**Data extract**.
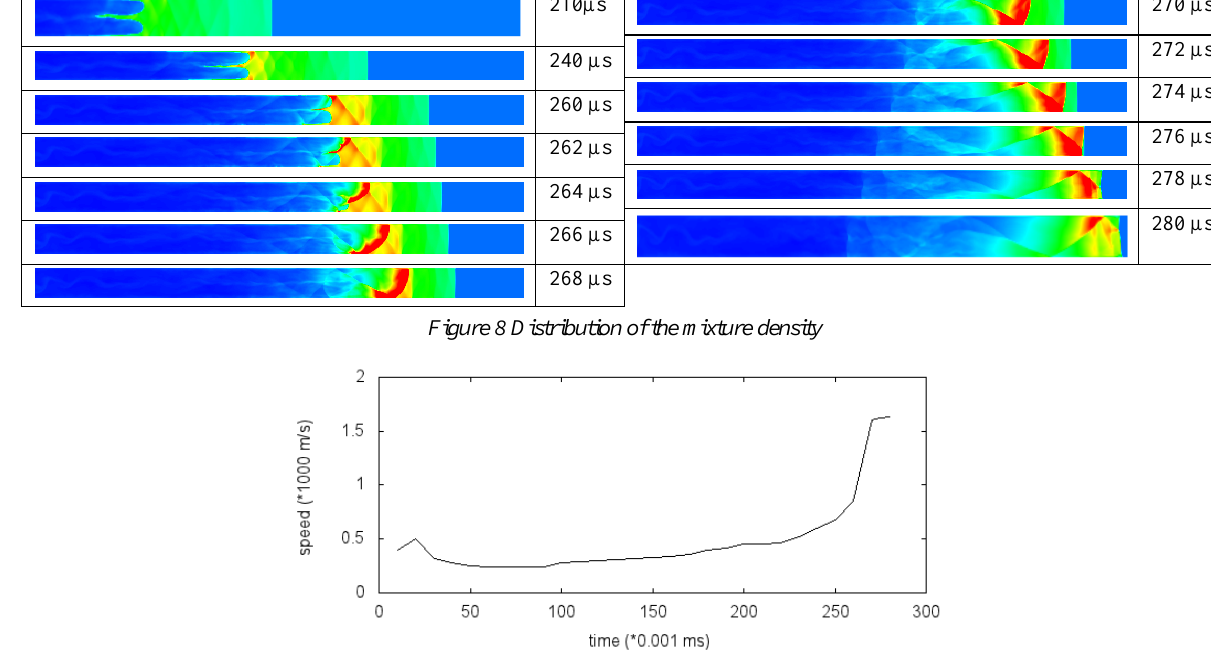
Figure 9 Speed of the combustion wave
Question: State the chart type depicted above.
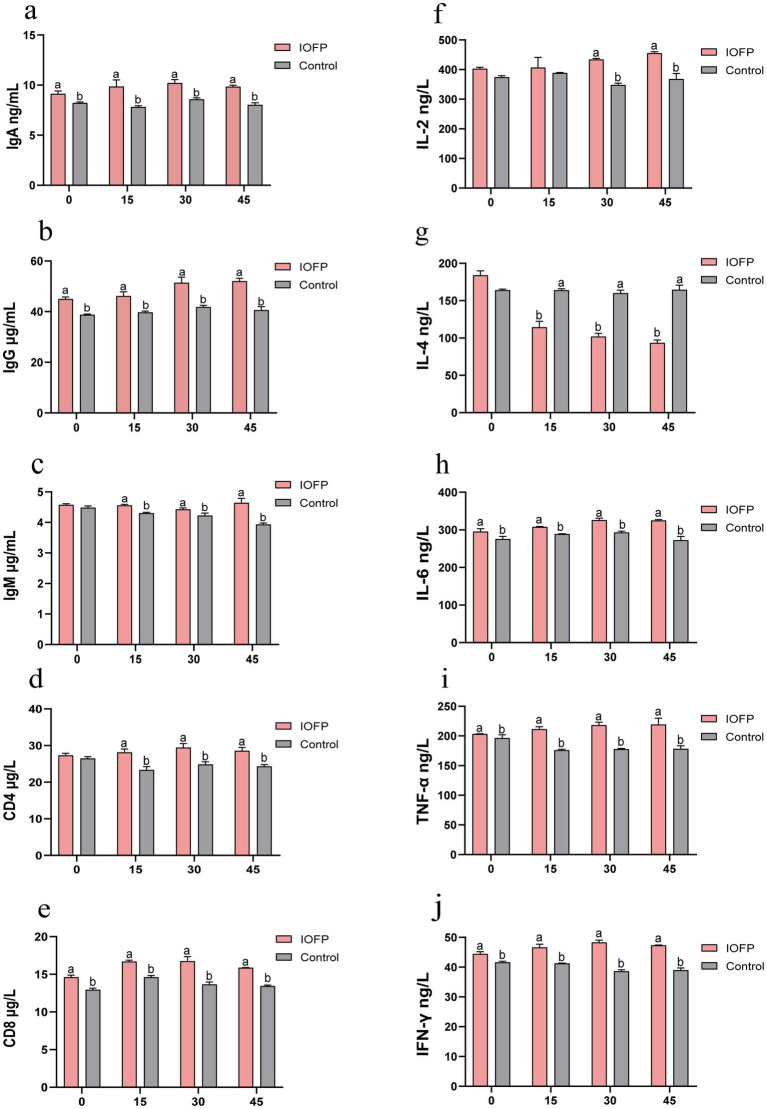
Answer: bar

**What this task involves**. Everything from the line with "Question: State the" through the last line of the listing should be retyped exactly, with both end lines kept and the pictures left out.

**Task output**.
Question: State the chart type depicted above.
Answer: bar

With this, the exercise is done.